WHAT TO DO:
Please restate every record below word for word.
*** Opening RECORDS PROVIDED ***
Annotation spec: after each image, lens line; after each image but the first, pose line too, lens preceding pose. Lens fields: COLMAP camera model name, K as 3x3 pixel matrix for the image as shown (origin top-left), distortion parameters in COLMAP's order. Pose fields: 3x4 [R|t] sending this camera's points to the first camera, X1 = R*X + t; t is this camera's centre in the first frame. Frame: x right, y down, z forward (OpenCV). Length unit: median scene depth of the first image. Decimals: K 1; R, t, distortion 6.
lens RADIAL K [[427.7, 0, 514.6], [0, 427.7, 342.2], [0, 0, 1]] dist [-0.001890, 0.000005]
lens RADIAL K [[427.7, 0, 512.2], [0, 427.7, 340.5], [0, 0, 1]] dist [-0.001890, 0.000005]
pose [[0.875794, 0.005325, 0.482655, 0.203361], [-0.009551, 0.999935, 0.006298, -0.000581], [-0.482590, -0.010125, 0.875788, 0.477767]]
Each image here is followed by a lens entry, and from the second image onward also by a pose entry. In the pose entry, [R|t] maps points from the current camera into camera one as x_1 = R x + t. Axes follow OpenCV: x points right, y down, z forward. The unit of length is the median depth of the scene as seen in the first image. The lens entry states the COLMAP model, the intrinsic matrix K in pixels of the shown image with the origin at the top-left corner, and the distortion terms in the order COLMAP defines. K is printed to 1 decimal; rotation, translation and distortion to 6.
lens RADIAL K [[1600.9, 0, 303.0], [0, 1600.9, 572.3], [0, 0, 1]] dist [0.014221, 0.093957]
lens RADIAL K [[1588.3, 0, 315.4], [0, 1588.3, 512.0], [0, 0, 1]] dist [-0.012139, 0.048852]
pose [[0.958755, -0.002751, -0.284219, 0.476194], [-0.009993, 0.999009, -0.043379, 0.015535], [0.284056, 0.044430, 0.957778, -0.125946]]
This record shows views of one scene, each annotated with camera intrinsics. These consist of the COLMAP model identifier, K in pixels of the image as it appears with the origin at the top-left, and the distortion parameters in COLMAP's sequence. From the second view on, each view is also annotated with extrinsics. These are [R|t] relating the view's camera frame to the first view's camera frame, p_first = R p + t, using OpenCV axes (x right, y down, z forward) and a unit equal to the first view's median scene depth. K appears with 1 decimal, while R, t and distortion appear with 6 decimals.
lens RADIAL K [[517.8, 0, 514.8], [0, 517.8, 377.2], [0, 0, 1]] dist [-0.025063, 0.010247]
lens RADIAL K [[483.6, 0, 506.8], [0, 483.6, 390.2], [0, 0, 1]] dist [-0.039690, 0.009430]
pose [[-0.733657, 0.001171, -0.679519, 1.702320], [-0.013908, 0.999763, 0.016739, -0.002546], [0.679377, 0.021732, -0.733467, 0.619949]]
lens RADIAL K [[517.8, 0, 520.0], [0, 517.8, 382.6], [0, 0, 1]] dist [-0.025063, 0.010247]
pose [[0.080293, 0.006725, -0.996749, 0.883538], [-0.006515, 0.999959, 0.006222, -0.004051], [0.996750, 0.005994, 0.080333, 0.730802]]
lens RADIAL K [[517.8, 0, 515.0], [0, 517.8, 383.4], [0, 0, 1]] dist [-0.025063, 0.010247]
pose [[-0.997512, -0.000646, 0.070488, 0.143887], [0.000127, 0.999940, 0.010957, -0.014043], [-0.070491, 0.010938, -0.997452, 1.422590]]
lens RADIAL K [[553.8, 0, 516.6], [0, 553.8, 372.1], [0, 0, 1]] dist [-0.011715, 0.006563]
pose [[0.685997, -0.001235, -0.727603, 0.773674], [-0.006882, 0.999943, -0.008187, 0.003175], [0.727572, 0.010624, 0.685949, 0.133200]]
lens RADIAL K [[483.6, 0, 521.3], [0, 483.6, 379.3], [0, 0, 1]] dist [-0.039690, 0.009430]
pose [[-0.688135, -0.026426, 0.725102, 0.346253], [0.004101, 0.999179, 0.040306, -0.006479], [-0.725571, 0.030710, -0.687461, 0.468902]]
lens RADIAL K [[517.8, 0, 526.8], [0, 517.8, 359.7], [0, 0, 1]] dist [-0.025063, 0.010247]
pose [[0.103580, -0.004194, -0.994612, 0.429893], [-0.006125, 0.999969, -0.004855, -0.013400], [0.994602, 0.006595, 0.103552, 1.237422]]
*** Closing RECORDS PROVIDED ***
TASK RESULT:
Annotation spec: after each image, lens line; after each image but the first, pose line too, lens preceding pose. Lens fields: COLMAP camera model name, K as 3x3 pixel matrix for the image as shown (origin top-left), distortion parameters in COLMAP's order. Pose fields: 3x4 [R|t] sending this camera's points to the first camera, X1 = R*X + t; t is this camera's centre in the first frame. Frame: x right, y down, z forward (OpenCV). Length unit: median scene depth of the first image. Decimals: K 1; R, t, distortion 6.
lens RADIAL K [[427.7, 0, 514.6], [0, 427.7, 342.2], [0, 0, 1]] dist [-0.001890, 0.000005]
lens RADIAL K [[427.7, 0, 512.2], [0, 427.7, 340.5], [0, 0, 1]] dist [-0.001890, 0.000005]
pose [[0.875794, 0.005325, 0.482655, 0.203361], [-0.009551, 0.999935, 0.006298, -0.000581], [-0.482590, -0.010125, 0.875788, 0.477767]]
Each image here is followed by a lens entry, and from the second image onward also by a pose entry. In the pose entry, [R|t] maps points from the current camera into camera one as x_1 = R x + t. Axes follow OpenCV: x points right, y down, z forward. The unit of length is the median depth of the scene as seen in the first image. The lens entry states the COLMAP model, the intrinsic matrix K in pixels of the shown image with the origin at the top-left corner, and the distortion terms in the order COLMAP defines. K is printed to 1 decimal; rotation, translation and distortion to 6.
lens RADIAL K [[1600.9, 0, 303.0], [0, 1600.9, 572.3], [0, 0, 1]] dist [0.014221, 0.093957]
lens RADIAL K [[1588.3, 0, 315.4], [0, 1588.3, 512.0], [0, 0, 1]] dist [-0.012139, 0.048852]
pose [[0.958755, -0.002751, -0.284219, 0.476194], [-0.009993, 0.999009, -0.043379, 0.015535], [0.284056, 0.044430, 0.957778, -0.125946]]
This record shows views of one scene, each annotated with camera intrinsics. These consist of the COLMAP model identifier, K in pixels of the image as it appears with the origin at the top-left, and the distortion parameters in COLMAP's sequence. From the second view on, each view is also annotated with extrinsics. These are [R|t] relating the view's camera frame to the first view's camera frame, p_first = R p + t, using OpenCV axes (x right, y down, z forward) and a unit equal to the first view's median scene depth. K appears with 1 decimal, while R, t and distortion appear with 6 decimals.
lens RADIAL K [[517.8, 0, 514.8], [0, 517.8, 377.2], [0, 0, 1]] dist [-0.025063, 0.010247]
lens RADIAL K [[483.6, 0, 506.8], [0, 483.6, 390.2], [0, 0, 1]] dist [-0.039690, 0.009430]
pose [[-0.733657, 0.001171, -0.679519, 1.702320], [-0.013908, 0.999763, 0.016739, -0.002546], [0.679377, 0.021732, -0.733467, 0.619949]]
lens RADIAL K [[517.8, 0, 520.0], [0, 517.8, 382.6], [0, 0, 1]] dist [-0.025063, 0.010247]
pose [[0.080293, 0.006725, -0.996749, 0.883538], [-0.006515, 0.999959, 0.006222, -0.004051], [0.996750, 0.005994, 0.080333, 0.730802]]
lens RADIAL K [[517.8, 0, 515.0], [0, 517.8, 383.4], [0, 0, 1]] dist [-0.025063, 0.010247]
pose [[-0.997512, -0.000646, 0.070488, 0.143887], [0.000127, 0.999940, 0.010957, -0.014043], [-0.070491, 0.010938, -0.997452, 1.422590]]
lens RADIAL K [[553.8, 0, 516.6], [0, 553.8, 372.1], [0, 0, 1]] dist [-0.011715, 0.006563]
pose [[0.685997, -0.001235, -0.727603, 0.773674], [-0.006882, 0.999943, -0.008187, 0.003175], [0.727572, 0.010624, 0.685949, 0.133200]]
lens RADIAL K [[483.6, 0, 521.3], [0, 483.6, 379.3], [0, 0, 1]] dist [-0.039690, 0.009430]
pose [[-0.688135, -0.026426, 0.725102, 0.346253], [0.004101, 0.999179, 0.040306, -0.006479], [-0.725571, 0.030710, -0.687461, 0.468902]]
lens RADIAL K [[517.8, 0, 526.8], [0, 517.8, 359.7], [0, 0, 1]] dist [-0.025063, 0.010247]
pose [[0.103580, -0.004194, -0.994612, 0.429893], [-0.006125, 0.999969, -0.004855, -0.013400], [0.994602, 0.006595, 0.103552, 1.237422]]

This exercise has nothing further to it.